Many people today are talking about the loss of our freedoms and working opportunities. Loss of financial options. Loss of trust in the government, the banking system, the schools.
And while loss is loss no matter how we cut it, those of us who lose loved ones suffer the most. And as the first anniversary of my father’s passing loomed, I found myself getting more angry, depressed and tearful.
At first, I didn’t know what to do. I thought I was past it.
I have tried so hard to be positive, to look at the loss directly by blogging and writing my upcoming books on living fully.
Yesterday, it came to me. My tears are something to be grateful for. Tears are telling me about me, the “me” I rarely look at. The “me” that was created before I really had words or the ability to think logically about the world around me. Tears were my infantile method of releasing stress. Thank God for releasing stress!
But as an adult, tears can create stress. Tears are embarrassing. Others want to help and they can bring me a glass of water, cup of tea or coffee. They can give me a shoulder to cry on. They can reassure me that everything is going to be all right. But still the tears flow.
And letting the tears flow yesterday, I remembered what I learned some months ago. It’s what to do when life gets hard. It’s Be GReaT. (BGRT.)
I noticed that there was a way I often got through my crises.
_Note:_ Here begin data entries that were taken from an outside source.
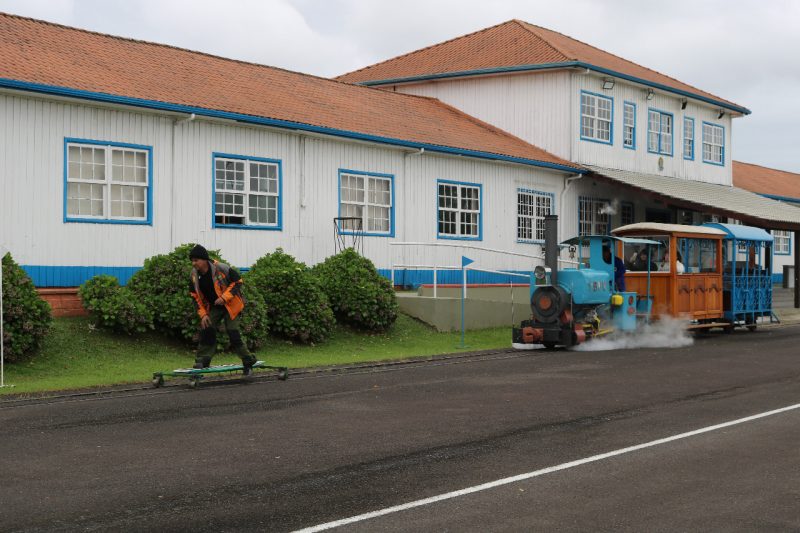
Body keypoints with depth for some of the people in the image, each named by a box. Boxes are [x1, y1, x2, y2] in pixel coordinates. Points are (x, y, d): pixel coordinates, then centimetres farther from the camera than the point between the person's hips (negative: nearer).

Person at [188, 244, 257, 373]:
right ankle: (202, 361, 1)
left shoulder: (221, 268, -23)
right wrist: (203, 314, -9)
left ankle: (248, 362, 5)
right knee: (206, 331, -8)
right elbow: (196, 297, 2)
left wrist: (224, 297, -24)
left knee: (233, 334, -9)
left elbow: (237, 282, -15)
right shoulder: (194, 275, -7)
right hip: (213, 308, 5)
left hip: (230, 305, -5)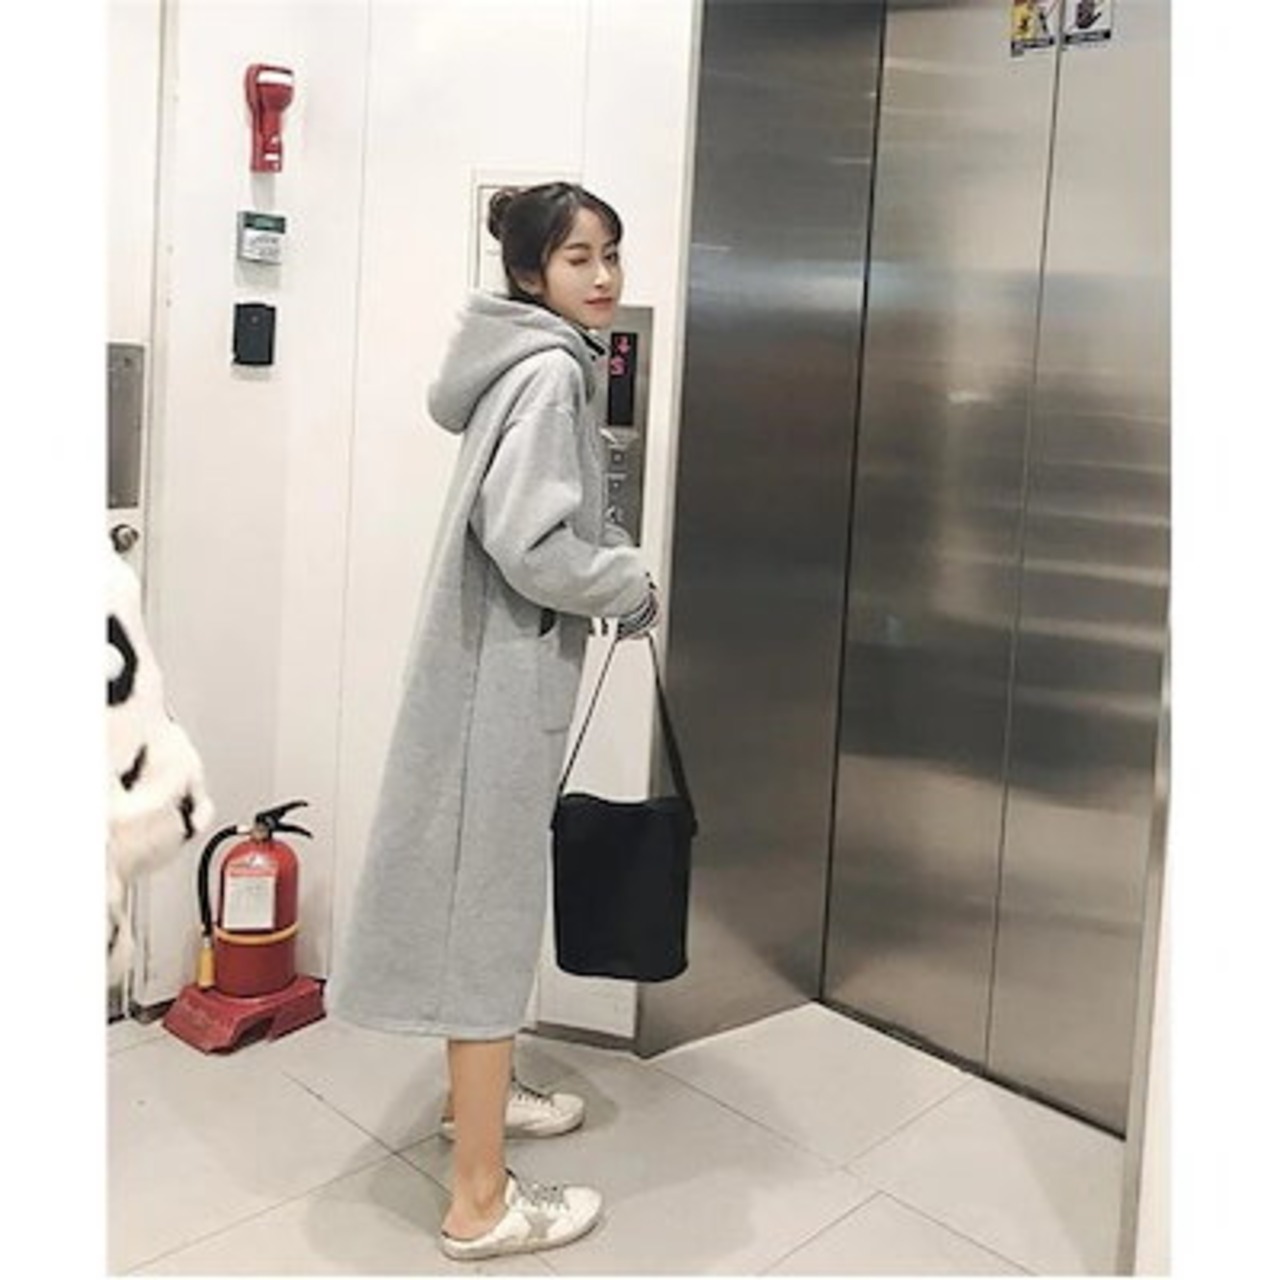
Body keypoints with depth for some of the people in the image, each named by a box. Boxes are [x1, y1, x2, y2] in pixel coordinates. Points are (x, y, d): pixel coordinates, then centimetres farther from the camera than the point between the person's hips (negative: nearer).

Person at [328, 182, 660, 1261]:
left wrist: (620, 568, 7)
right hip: (505, 669, -10)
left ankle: (479, 1089, 40)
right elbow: (529, 545, -25)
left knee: (492, 884, 21)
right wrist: (634, 587, -10)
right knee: (491, 897, -5)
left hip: (510, 660, 10)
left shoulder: (545, 362, 15)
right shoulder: (549, 371, -16)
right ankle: (480, 1201, 6)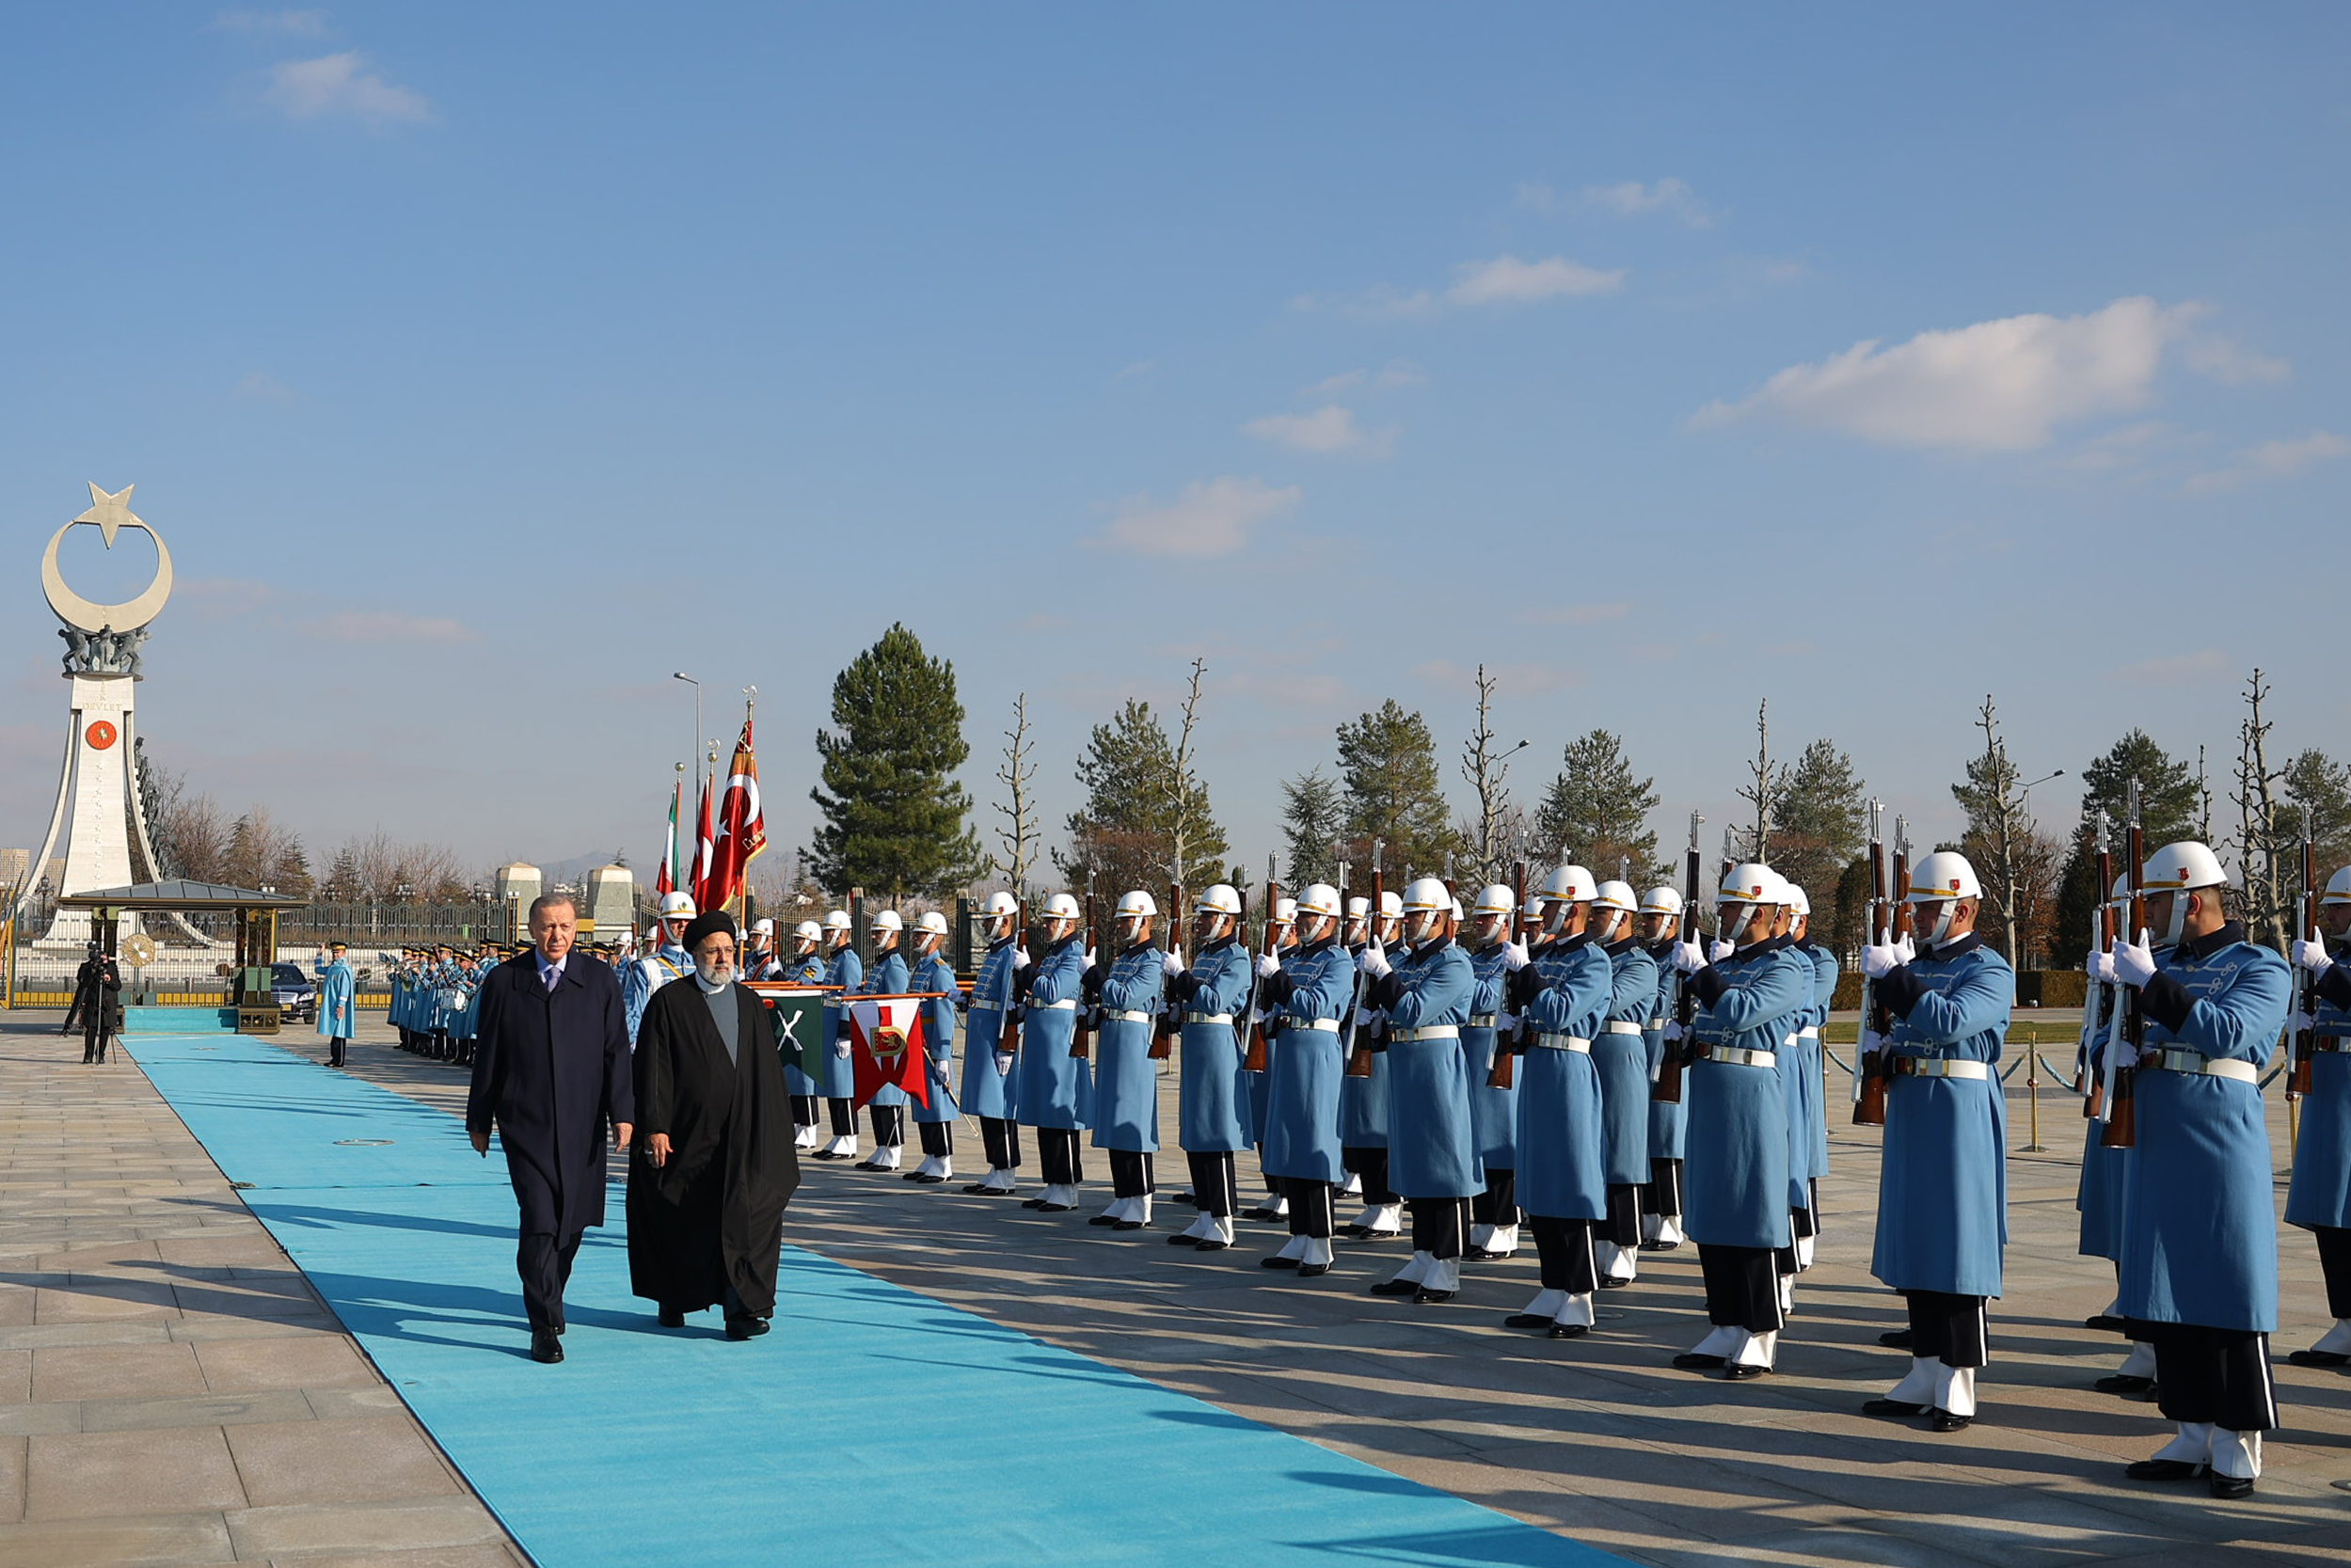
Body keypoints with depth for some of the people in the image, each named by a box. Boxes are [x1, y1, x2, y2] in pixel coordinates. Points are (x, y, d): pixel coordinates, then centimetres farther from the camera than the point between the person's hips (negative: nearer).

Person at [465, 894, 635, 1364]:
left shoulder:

They became more manageable with four simple steps.
1. Breathing to center into my body and allow it to relax.
2. Giving thanks and/or service to others who are in pain.
3. Reflecting on the lessons and gifts that always follow a trial.
4. Treating the problem with precise tools once those tools were identified.
But first, one might have to deal with tears. You see, this infant whose tears are flowing out of an adult’s face needs to know there is a way past the tears. In my childhood, it might have been a sweet treat, a bottle, a funny face Dad made, a kiss on the sore spot, a blanket or plush toy, or a loving affirmation.
Today, that child inside can still hurt and feel tremendous loss. Today, I want to recognize that child’s pain, frustration or fear of abandonment. I want to let it cry to relieve the stress. Then I offer a plan. He can Be GReaT. He can
Breathe and relax.
Give, taking the focus off of his anguish
Reflect on what’s coming next- it’s going to be great
Treat the problem like an empowered adult.
One step at a time, but he will get there and he will be great.